Your answer should be the lines of the data below that contain "size".

Material provided:
■ ■ ■ ■ ■

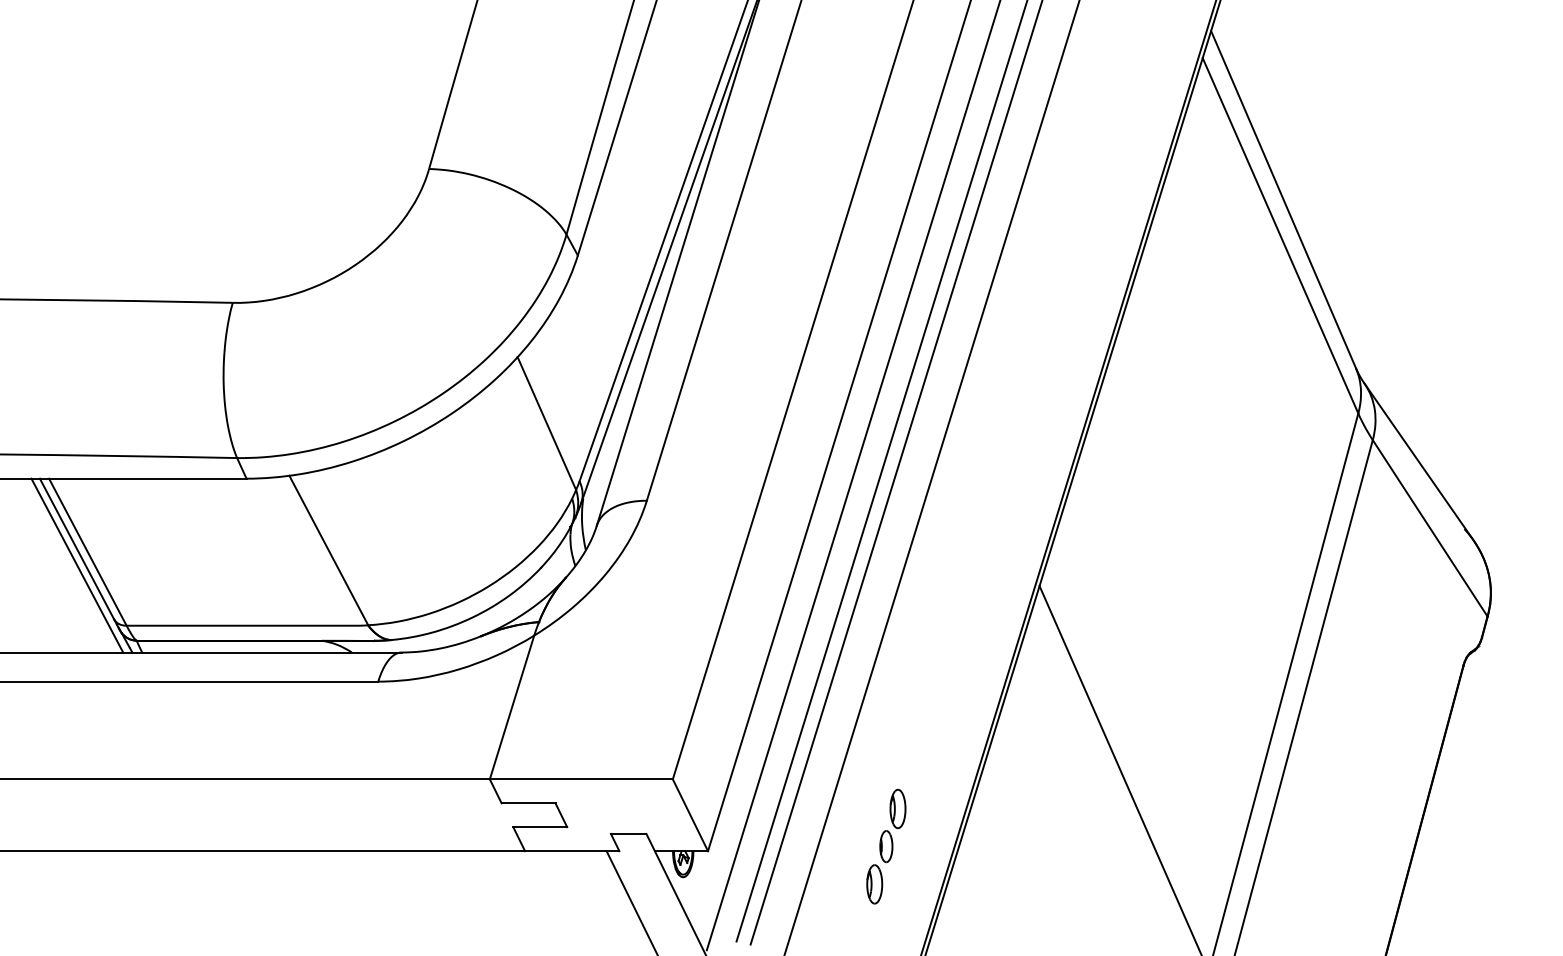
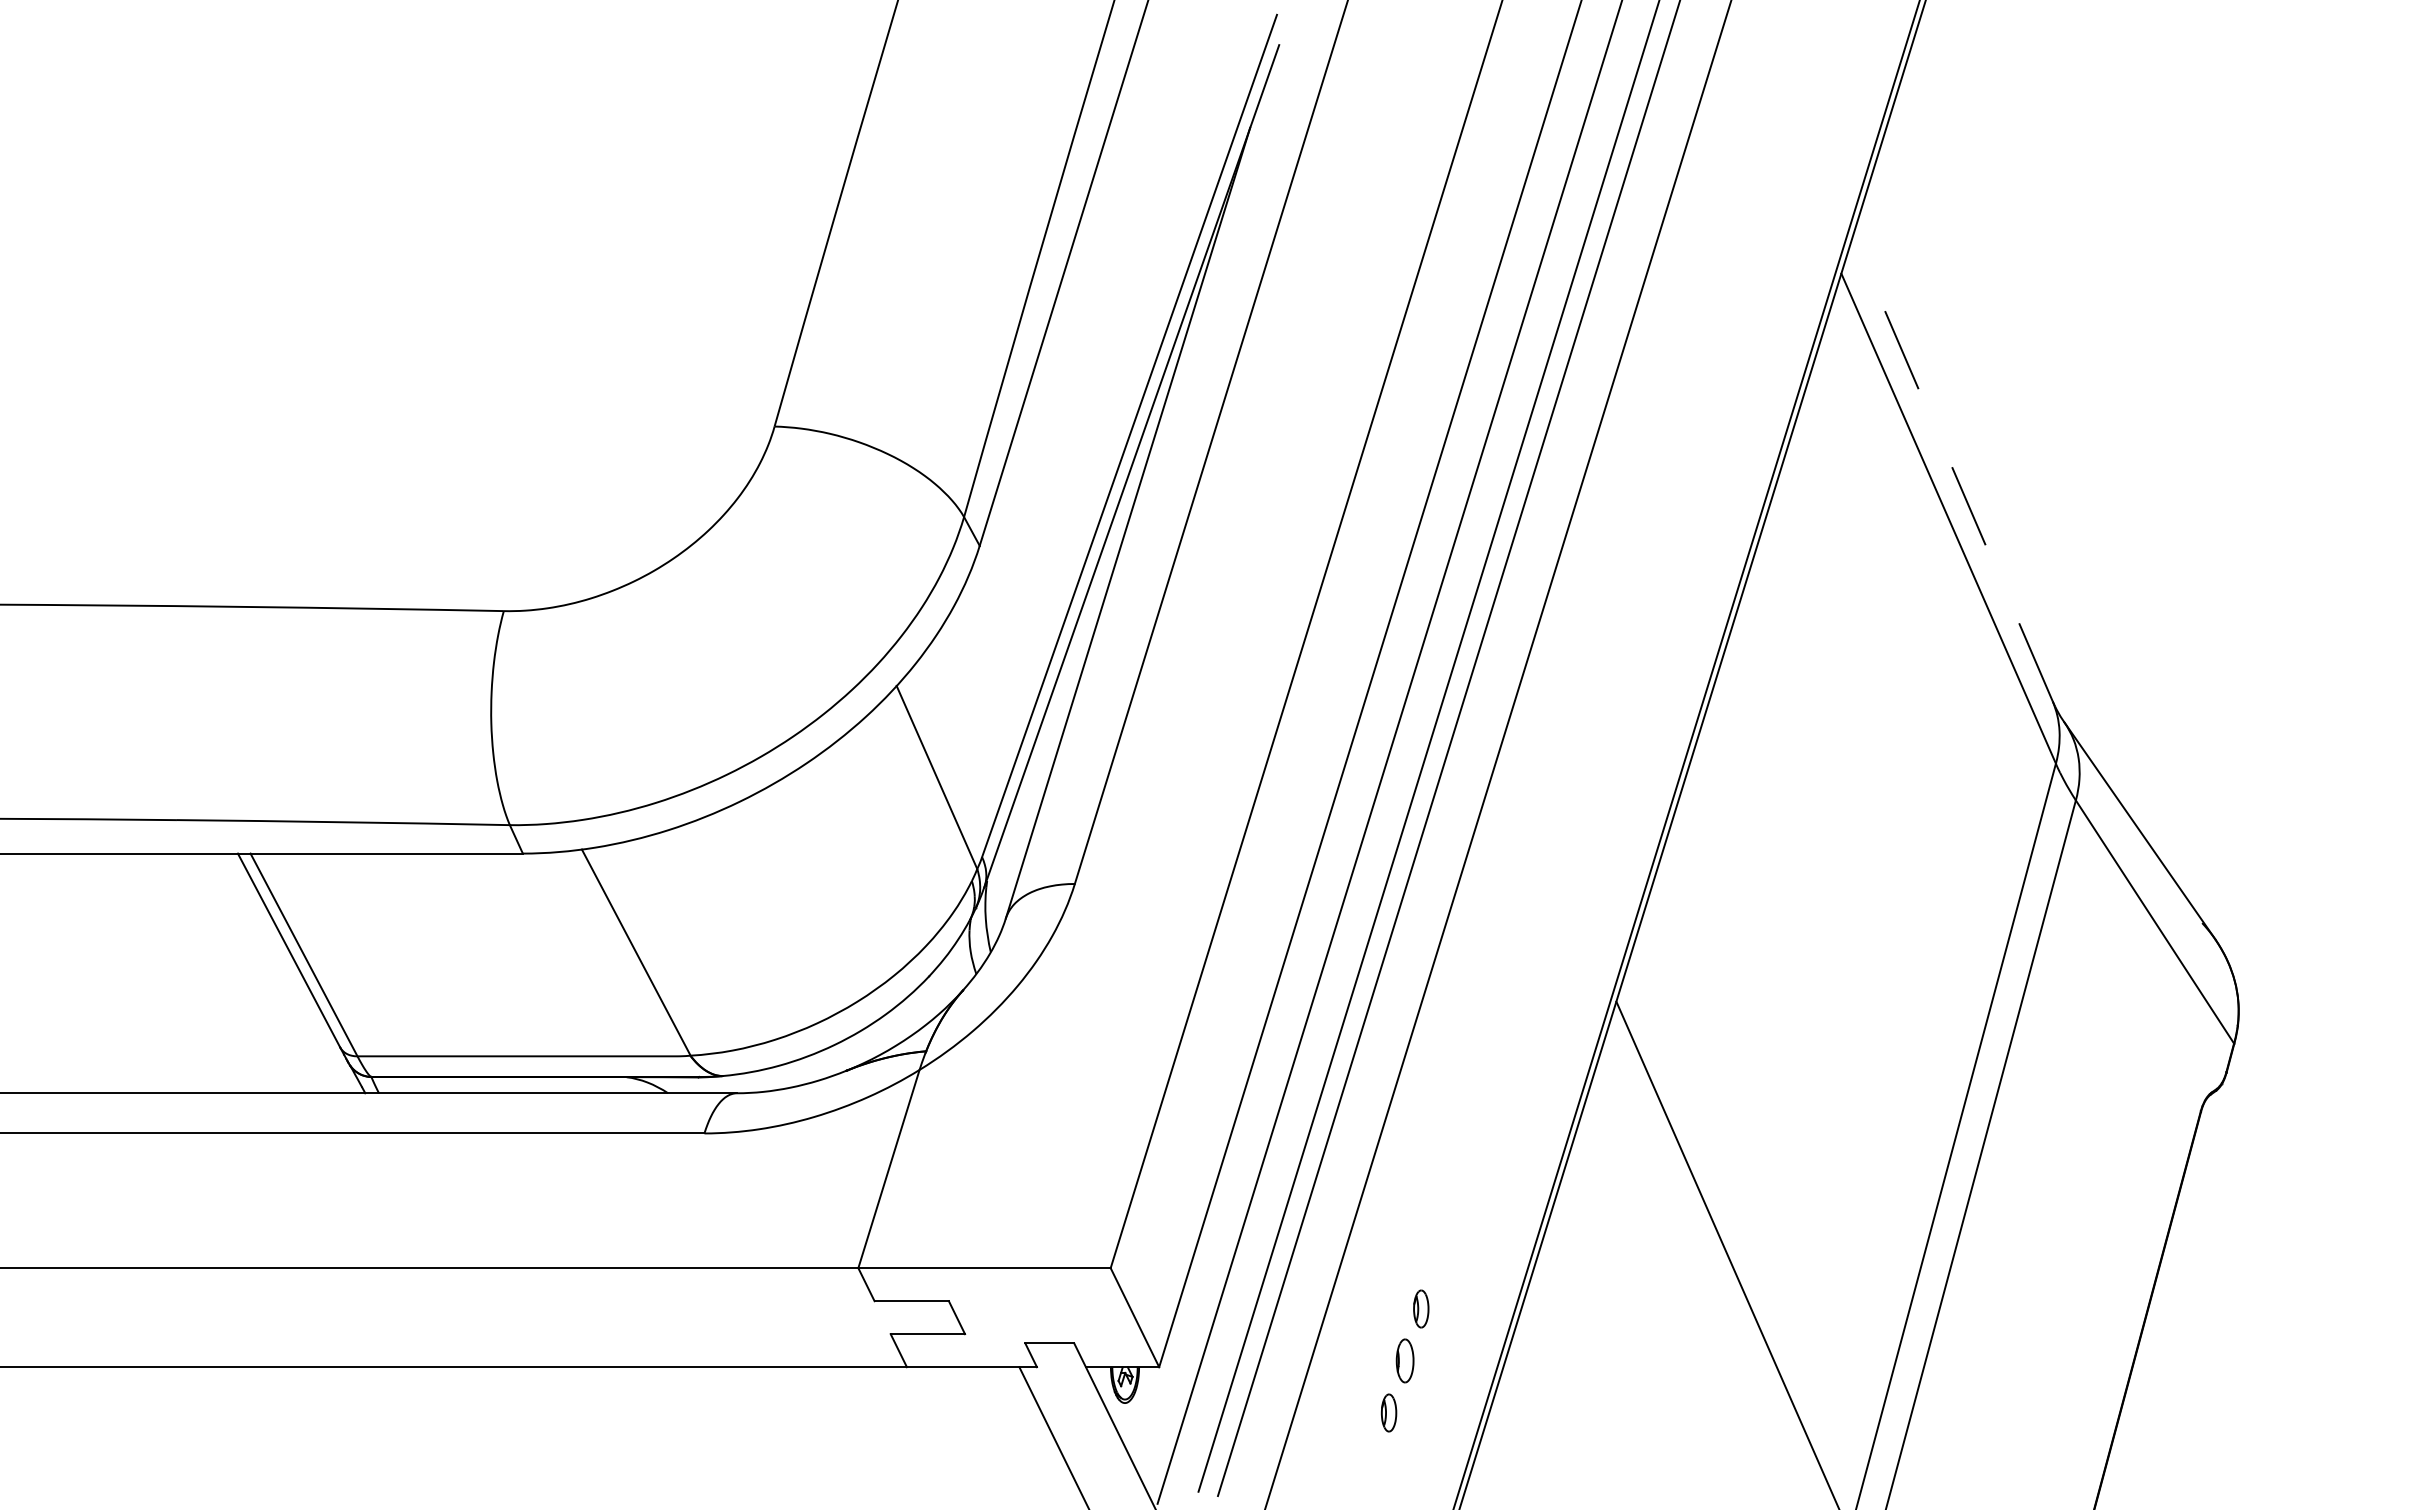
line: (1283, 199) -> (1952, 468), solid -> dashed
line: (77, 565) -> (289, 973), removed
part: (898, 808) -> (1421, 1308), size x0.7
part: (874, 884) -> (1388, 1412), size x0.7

■ ■ ■ ■ ■

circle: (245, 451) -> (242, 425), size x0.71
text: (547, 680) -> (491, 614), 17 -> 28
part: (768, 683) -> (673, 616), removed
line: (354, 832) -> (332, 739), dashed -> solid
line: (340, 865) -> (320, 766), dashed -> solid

■ ■ ■ ■ ■

Response below:
part: (898, 808) -> (1421, 1308), size x0.7
part: (874, 884) -> (1388, 1412), size x0.7
circle: (245, 451) -> (242, 425), size x0.71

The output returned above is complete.